The merchant cash advance industry has experienced a significant growth in recent years, as banks have tightened credit and more and more small-business owners have sought quick cash without going through a difficult loan application process. A merchant cash advance costs a borrower more than a loan, but the ease with which it can be obtained and the attractive repayment scheme, where a fixed percentage of the daily credit card sales is collected until the advance is recovered, typically in less than 12 months, makes them highly appealing. Businesses that can benefit most from them are those new to the market or those have a poor credit rating and no collateral and find themselves in need of a significant sum to cover some unpredicted expenses or take advantage of an unexpected opportunity.

High Rates and Fees

The true interest rates of the merchant cash advance industry, usually referred to as the annual percentage rates or APRs, have traditionally been significantly higher than standard loan rates. Merchant cash advance providers can easily charge over 50% APR, with some going so far as to charge 200% APR. These high rates mean that businesses that request advances often have to repay thousands or even tens of thousands of dollars on top of the sums they’ve borrowed.
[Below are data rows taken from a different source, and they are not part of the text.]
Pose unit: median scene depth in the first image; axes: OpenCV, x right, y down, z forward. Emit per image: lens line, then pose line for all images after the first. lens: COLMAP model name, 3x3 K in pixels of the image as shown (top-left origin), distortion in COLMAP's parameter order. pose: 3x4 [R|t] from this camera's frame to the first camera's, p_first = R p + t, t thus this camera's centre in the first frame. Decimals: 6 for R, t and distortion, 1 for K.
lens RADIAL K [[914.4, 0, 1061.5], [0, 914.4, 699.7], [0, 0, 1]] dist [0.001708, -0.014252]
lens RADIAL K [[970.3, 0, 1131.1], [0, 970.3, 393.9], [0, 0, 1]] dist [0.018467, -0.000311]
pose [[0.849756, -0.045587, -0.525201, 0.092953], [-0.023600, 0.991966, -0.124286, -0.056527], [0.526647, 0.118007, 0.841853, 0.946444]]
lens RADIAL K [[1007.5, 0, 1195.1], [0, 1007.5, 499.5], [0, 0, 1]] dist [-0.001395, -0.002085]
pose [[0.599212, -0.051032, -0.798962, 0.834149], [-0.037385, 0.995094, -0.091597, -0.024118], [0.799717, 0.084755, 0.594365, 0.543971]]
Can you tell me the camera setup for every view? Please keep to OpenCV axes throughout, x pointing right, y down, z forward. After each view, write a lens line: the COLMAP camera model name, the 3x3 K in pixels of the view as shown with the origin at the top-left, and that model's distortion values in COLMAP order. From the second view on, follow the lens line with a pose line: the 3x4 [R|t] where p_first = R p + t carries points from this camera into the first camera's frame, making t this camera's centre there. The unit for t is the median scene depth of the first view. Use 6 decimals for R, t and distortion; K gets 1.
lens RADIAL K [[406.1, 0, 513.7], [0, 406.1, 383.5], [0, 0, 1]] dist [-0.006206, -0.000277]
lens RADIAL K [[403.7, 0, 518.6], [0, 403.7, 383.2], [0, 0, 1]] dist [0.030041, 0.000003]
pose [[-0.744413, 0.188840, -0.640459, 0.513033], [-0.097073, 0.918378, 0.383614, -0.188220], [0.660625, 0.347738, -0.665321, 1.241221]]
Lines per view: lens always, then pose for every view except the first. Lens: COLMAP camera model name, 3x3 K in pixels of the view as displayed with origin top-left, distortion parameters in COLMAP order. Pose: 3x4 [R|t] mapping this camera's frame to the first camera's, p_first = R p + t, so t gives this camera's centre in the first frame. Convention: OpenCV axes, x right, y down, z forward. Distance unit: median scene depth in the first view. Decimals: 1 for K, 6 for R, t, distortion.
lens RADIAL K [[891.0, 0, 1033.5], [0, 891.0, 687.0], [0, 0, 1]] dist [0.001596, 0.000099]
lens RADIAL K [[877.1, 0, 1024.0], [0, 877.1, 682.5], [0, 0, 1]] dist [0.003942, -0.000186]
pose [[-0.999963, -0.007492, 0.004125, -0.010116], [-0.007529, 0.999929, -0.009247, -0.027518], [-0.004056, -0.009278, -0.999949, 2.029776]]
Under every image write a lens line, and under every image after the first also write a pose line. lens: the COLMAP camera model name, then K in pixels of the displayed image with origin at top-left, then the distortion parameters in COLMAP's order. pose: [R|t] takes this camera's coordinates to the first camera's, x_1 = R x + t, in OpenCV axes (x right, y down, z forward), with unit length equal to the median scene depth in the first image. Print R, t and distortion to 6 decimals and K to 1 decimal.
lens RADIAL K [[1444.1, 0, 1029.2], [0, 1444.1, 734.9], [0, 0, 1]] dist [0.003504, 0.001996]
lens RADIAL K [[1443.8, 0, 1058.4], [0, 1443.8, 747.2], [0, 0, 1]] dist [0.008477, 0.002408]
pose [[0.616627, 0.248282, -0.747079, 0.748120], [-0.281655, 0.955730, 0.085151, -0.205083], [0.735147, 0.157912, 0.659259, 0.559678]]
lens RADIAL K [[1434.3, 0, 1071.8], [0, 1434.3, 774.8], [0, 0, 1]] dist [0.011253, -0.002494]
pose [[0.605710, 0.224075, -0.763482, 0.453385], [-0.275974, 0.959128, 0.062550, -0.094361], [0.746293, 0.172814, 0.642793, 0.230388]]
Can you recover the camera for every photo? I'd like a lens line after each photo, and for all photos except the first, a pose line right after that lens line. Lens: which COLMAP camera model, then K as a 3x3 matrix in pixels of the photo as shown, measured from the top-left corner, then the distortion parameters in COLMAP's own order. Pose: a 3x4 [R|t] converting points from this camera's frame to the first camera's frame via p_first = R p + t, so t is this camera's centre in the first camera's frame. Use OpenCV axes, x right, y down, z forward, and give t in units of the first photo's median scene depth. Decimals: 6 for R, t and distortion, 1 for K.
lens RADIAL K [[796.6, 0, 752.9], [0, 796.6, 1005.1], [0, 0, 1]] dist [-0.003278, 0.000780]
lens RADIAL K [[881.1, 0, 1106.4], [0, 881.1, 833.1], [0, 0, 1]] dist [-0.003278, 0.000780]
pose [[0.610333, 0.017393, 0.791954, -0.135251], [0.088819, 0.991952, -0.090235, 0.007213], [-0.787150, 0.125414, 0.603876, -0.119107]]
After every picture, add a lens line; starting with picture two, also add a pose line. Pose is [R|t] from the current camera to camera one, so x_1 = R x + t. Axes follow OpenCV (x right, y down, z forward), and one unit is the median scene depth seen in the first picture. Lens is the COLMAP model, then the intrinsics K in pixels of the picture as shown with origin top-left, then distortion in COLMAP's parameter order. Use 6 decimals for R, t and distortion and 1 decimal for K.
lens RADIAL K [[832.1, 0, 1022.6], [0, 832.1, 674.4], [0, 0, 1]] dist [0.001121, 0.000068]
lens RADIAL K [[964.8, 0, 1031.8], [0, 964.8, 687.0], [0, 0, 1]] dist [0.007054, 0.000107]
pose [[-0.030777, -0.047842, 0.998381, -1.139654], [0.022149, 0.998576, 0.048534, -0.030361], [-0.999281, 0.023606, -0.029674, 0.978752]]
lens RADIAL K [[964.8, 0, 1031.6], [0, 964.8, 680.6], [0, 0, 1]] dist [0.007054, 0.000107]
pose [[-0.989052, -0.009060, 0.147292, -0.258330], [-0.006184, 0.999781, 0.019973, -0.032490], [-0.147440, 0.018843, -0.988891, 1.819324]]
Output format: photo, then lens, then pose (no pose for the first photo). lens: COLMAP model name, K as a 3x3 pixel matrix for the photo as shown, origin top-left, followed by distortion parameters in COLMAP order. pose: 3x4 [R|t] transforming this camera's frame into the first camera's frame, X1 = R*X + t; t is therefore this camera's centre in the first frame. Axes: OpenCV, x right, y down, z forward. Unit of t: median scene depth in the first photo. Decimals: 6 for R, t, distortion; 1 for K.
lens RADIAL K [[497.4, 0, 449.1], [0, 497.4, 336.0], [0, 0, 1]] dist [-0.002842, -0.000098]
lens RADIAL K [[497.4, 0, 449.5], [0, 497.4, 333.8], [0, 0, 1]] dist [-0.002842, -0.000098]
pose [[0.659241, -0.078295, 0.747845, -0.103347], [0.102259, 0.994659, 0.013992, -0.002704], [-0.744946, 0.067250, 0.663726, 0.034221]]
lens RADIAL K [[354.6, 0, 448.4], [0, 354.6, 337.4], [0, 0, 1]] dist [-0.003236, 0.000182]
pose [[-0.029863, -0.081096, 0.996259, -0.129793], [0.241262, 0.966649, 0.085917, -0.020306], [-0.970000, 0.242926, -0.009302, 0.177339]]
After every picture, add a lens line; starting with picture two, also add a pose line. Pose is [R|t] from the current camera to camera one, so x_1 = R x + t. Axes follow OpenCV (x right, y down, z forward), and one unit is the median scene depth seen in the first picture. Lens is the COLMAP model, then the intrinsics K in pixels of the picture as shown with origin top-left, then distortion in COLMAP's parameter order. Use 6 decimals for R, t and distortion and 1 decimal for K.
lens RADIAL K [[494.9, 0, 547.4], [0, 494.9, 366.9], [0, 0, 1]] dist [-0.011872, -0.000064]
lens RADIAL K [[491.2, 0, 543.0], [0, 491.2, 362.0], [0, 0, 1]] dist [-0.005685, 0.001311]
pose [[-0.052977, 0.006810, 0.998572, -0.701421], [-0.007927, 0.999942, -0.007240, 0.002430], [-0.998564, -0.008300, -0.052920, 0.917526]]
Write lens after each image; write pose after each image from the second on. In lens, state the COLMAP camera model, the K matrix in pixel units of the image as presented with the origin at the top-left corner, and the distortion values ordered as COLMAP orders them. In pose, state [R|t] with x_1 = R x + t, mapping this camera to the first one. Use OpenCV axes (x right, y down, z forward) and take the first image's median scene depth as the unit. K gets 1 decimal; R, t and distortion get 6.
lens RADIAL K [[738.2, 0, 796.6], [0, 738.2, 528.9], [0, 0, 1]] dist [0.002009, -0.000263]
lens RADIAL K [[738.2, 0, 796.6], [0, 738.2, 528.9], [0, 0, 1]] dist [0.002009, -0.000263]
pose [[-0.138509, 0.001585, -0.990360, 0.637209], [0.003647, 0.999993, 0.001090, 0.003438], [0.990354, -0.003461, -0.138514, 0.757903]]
Also, most providers feature an originating fee that’s taken from the actual sum borrowed (can be anywhere from 2% of the borrowed sum to over 10%) as well as monthly servicing fees (around $10 or more), which further increase the true cost of a merchant cash advance.

High Availability

Exorbitant as the interest rates may be, the fact that merchant cash advances can be obtained in just a matter of days and can be paid directly from credit card sales makes them a viable option for many businesses. Merchant cash advances are the last resort for some small businesses that need them to get out of difficult situations or merely as working capital to survive. Also, providers are known for their open policy, in that they really accept candidates that no bank would ever consider offering a loan to. Even businesses with really bad credit and no collateral can benefit from merchant cash advances, so long as their monthly credit card sales reach the provider’s minimum requirement.

Choosing Providers With Care

Merchant cash advances fuel a multi-billion-dollar industry and, so long as the credit remains tight, they are likely to continue to be in high demand, at least among retailers, services, and restaurant businesses, for which credit-card sales constitute a large portion of their revenues. That said, it’s important for businesses to consider carefully the terms of an advance and to look for a reliable provider with appealing rates. Advances are not loans but purchases and sales of future income, which means that they are not bound by the laws that put caps on interest rates or regulate lenders. In other words, the merchant cash advance industry can be a dangerous playground for businesses that don’t choose a reliable provider with reasonable rates.